Custom language modeling
Creating a custom language model improves overall accuracy and adds new words to the model dictionary that are specific to a customer's business.
"Light" language modeling requires 50-100 hours of recorded speech audio. This audio must be transcribed manually and combined with existing language resources to create a custom language model that is better attuned to a specific customer's calls.
Typically, fewer than two months are required for model creation once Voci receives recorded audio. The combined effort of audio collection and model creation is non-trivial, but once the model is deployed, transcription accuracy is improved with no negative impact on transcription speed.

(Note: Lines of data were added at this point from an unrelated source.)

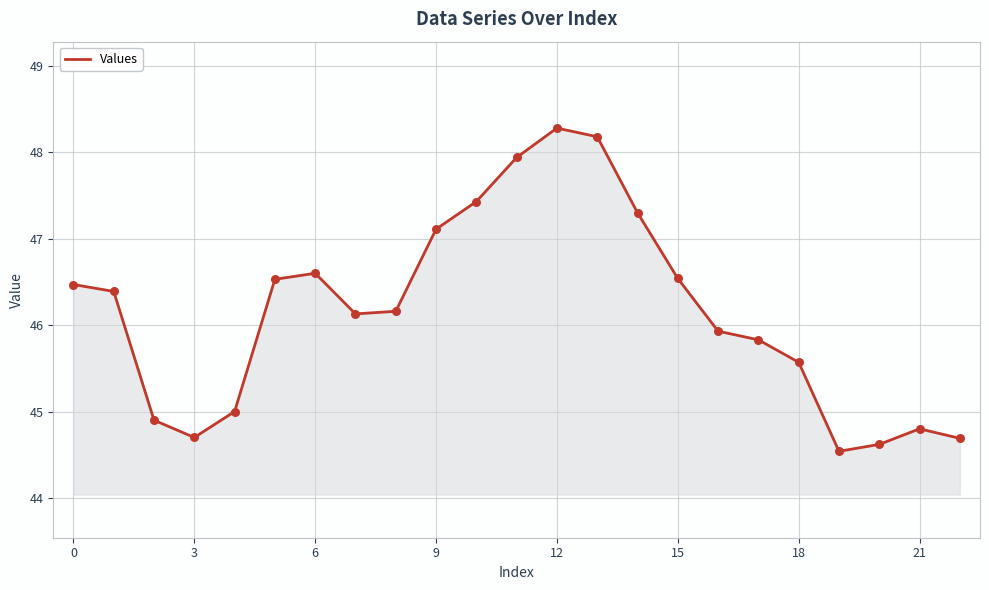

What is the smallest value displayed?

44.5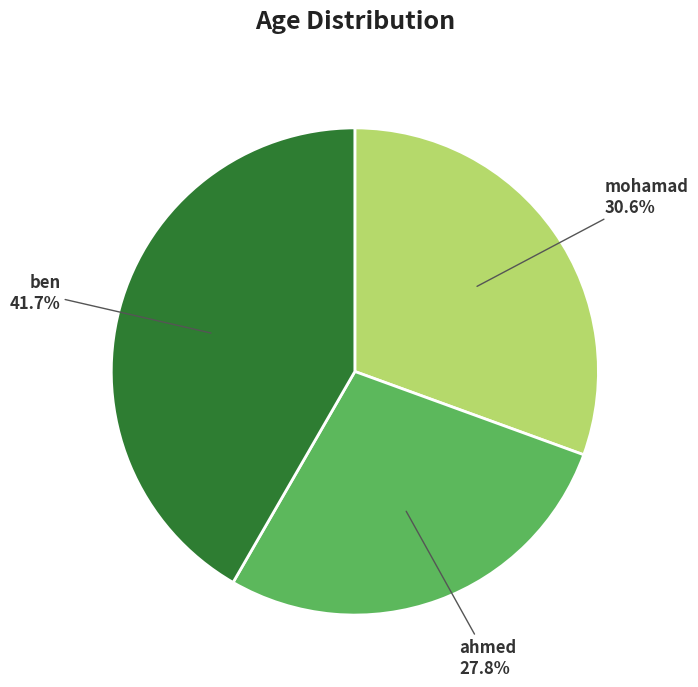

How many segments does this pie chart have?

3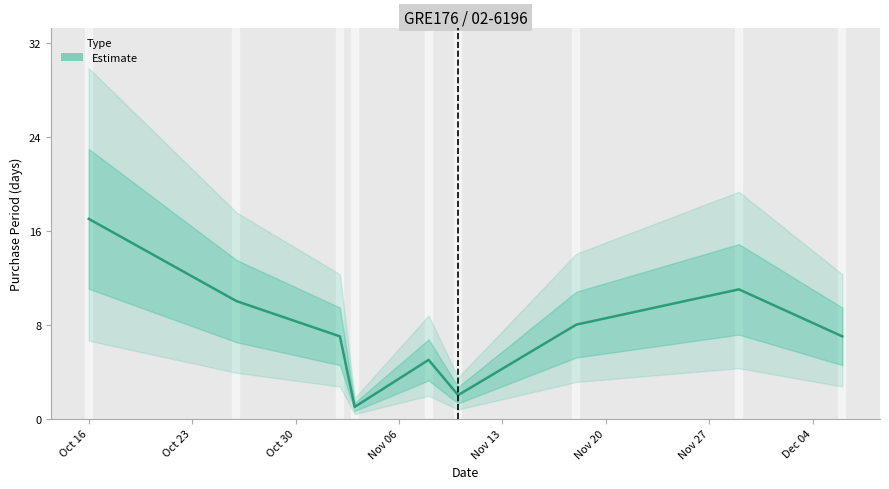

What is the change in value from 2017-11-02 to 2017-11-10?

-5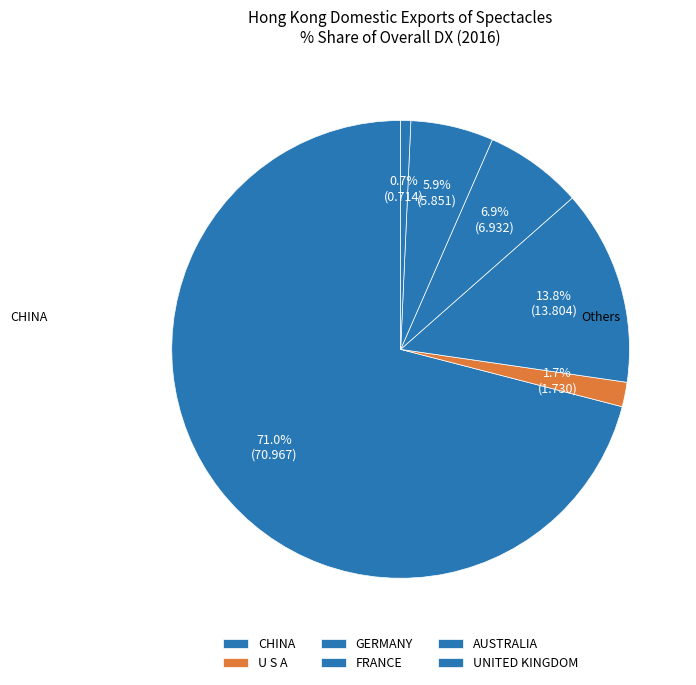

How many slices are in this pie chart?

6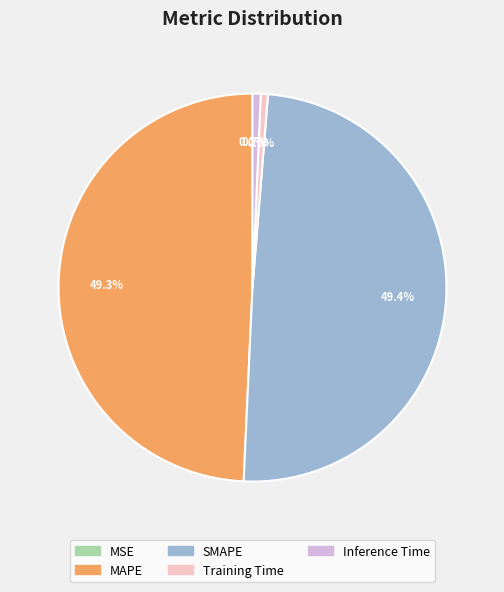

What percentage is NOT represented by Training Time?

99.4%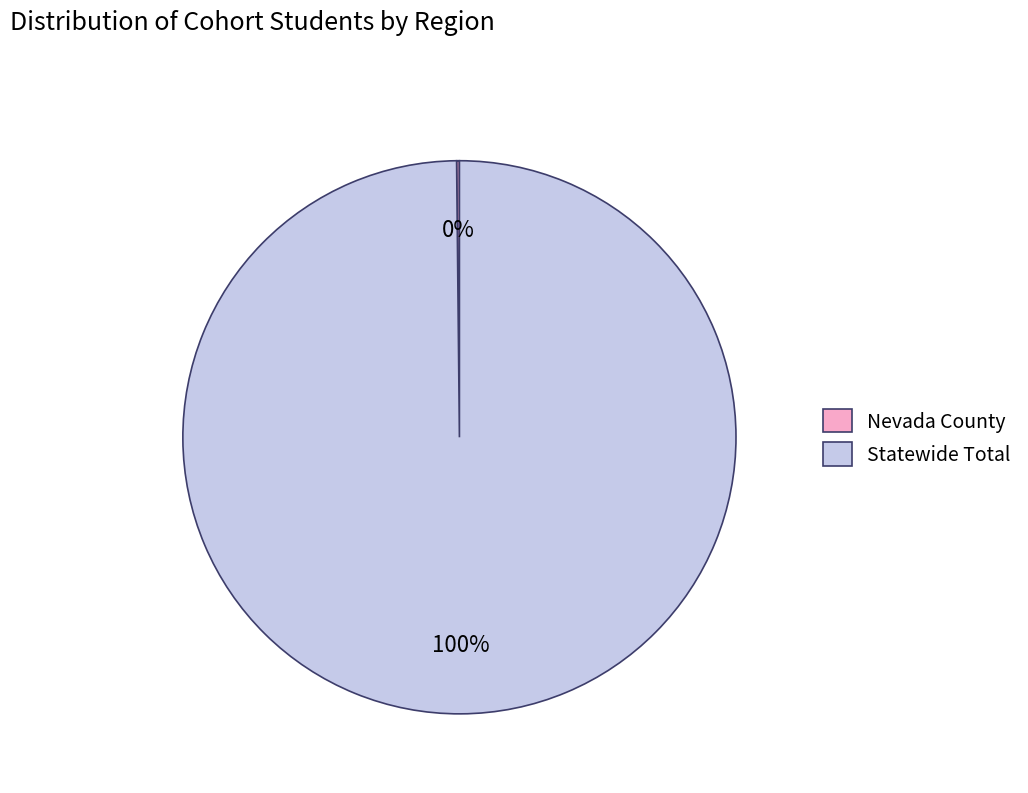

To the nearest percent, what percentage of the pie is Statewide Total?

100%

Full custom language modeling
The same process used in light language modeling is applied in "Full" custom language modeling, but on a larger scale. "Full" language modeling requires a minimum of 300 hours of speech audio. Up to 25,000 hours of audio can be used to improve the outcome of the modeling effort. Three to four months are required for full custom language model creation, no matter how much audio in that range is submitted. The combined effort of audio collection and model creation is larger than light language modeling, but once the model is deployed there is a greater improvement in overall accuracy.
Full custom language and acoustic modeling
In "Full" custom language and acoustic modeling, the same custom language modeling process is supplemented with the creation of a custom acoustic model that is specifically attuned to the customer's call acoustics. This dual process results in higher immunity from noise and better recognition of accents that occur commonly on the specific customer's calls. A minimum of 1000 hours of speech audio is required, and up to 25,000 hours can be used to create the models. Between 4 and 6 months are required for full custom language and acoustic model creation no matter how much audio in that range is submitted. This is the greatest amount of effort of all tuning options, but it provides the most accurate transcripts.